Mother 3 is a game of a lot of themes and concepts, but the most obvious one in the end is "love". Whether that's romantic, familial, humanistic, or just simply not being an asshole to the people around you. That's what I love about the Mother series in the end, how despite it having a mostly critical tone, it effortlessly circles back into sincere sentimentality. Mother 3 is the only piece of media to manage to make me uncontrollably sob (even if EarthBound gives me the biggest lump in my throat overall). I don't really know how Itoi and his teams did it multiple times, but in an age where media seems so keen on empty oversentimentality, each replay of the Mother trilogy still manages to make me feel all these things again and more, even after all these years (couldn't figure out an elegant way to slot this in, but I've been playing/replaying these games for a decade and a half at this point).

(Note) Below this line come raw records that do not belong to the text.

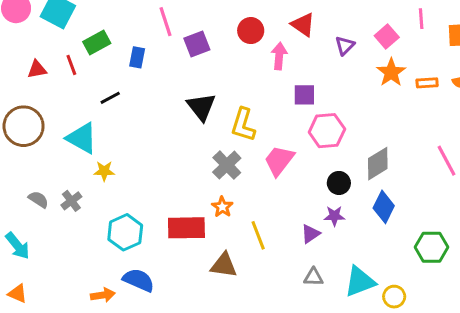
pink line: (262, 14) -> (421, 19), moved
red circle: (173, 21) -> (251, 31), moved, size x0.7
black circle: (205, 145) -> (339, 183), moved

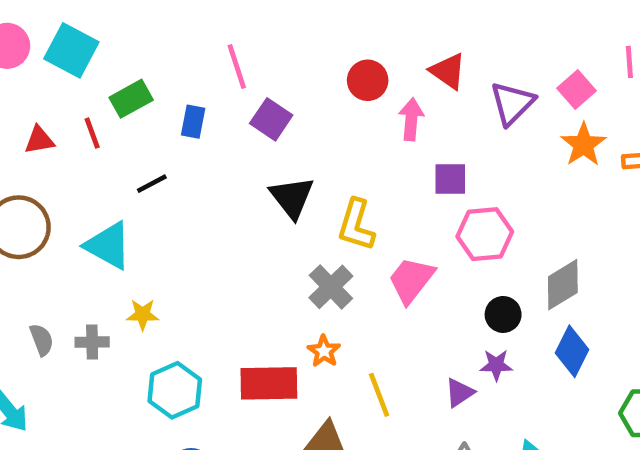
purple square: (197, 44) -> (271, 119), moved, turned -35
purple triangle: (345, 45) -> (512, 103), size x1.5
yellow star: (104, 171) -> (143, 314), moved
gray semicircle: (38, 199) -> (42, 340), turned 36
gray cross: (71, 201) -> (92, 342), turned 36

Mother 3 is Itoi at his rawest, or at least as raw as he could be within the confines of development for the Game Boy Advance, and for all the games that have been inspired by his series (bad, medium, or good) none of them have really managed to recapture that exact acute sagaciousness in tone and presentation. Perhaps what people should takeaway from these games isn't something literal, but something more epistemological? Regardless, the Mother series -- especially Mother 3 -- feels like Itoi's truth, and I'm so grateful that these games even exist in the first place.